Premier Lig'e az da olsa ilgi duyan herkes Sam Allardyce ismine aşinadır kuşkusuz. Bana ve birçoklarına göre ne muazzam bir taktisyendir, ne karizmatik bir kelime oyuncusudur ne de post-modern anlamda göze hoş gelen futbolu benimsemiştir. Günümüz sevilen teknik adam özelliklerinin pek azına haiz olduğu aşikar da olsa, sıra dışı yaşam felsefesi ve endüstriyel futbolun gereklerine olan hakimiyetiyle adanın en spektaküler simaları arasında yerini alabilmiş bir spor adamıdır nam-ı diğer Big Sam. Kötü geçen Kuzey İngiltere macerasını takiben şimdilerde West Ham'ın başında yeni defterler açma peşinde olan bu antipatik adamın hakkında birkaç cümle sarf edilmesinin çok da yersiz olmayacağı kanısındayım.

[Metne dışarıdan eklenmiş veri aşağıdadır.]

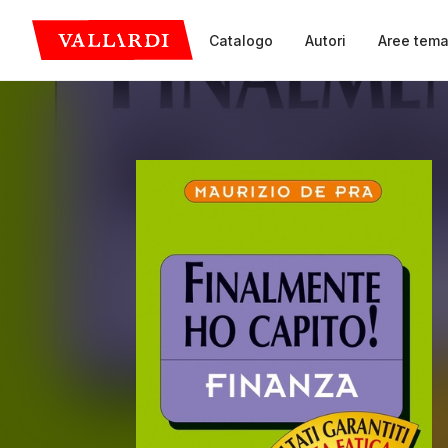
Catalogo
Autori
Aree tema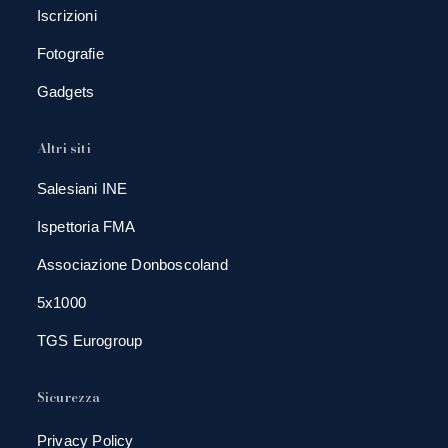
Iscrizioni
Fotografie
Gadgets
Altri siti
Salesiani INE
Ispettoria FMA
Associazione Donboscoland
5x1000
TGS Eurogroup
Sicurezza
Privacy Policy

Ada futbolunun eski müdavimleri şunun farkındadır ki; bu konuda onun adı bir Cantona, Gascoigne ya da Vinnie Jones seviyesine terfi etmese de, Allardyce bu ligin gördüğü en çirkin futbolu oynamıştır defans olarak görev yaptığı yıllarda. Fair-Play ile futbol yaşantısının hiçbir döneminde arası iyi olmamıştır, olmayacaktır. Hiçbir zaman üst düzey bir futbolcu olmamış, üst düzey futbolcularla çalışma imkanı bulmamıştır. Konuşma sanatı onun hem en gülünç, hem en ilgi çeken yanı olsa da ne kitleleri arkasından sürükleyebilecek bir hitabete sahiptir, ne de takım içi ilişkileri idare edebilecek bir potansiyel barındırmaktadır. O 'Futbola gelmesini istediğiniz kural değişikliği nedir?' sorusuna 'Maçı izlediğim alanda kendimi rahat hissetmiyorum, sınırın daha geniş olmasını dilerdim.' cevabını verebilecek bir kafanın ürünüdür ve Ada'da herkes şunu bilir: 'Sammy sadece konuşmak için konuşur.' Tüm bunlara rağmen Allardyce'ın ve portföyünün yok satmasını neyle açıklamak mümkün olacaktır sorusunun cevabını vermek için futbolsever bakış açısının derinlerine inmek gerekecek sanırım.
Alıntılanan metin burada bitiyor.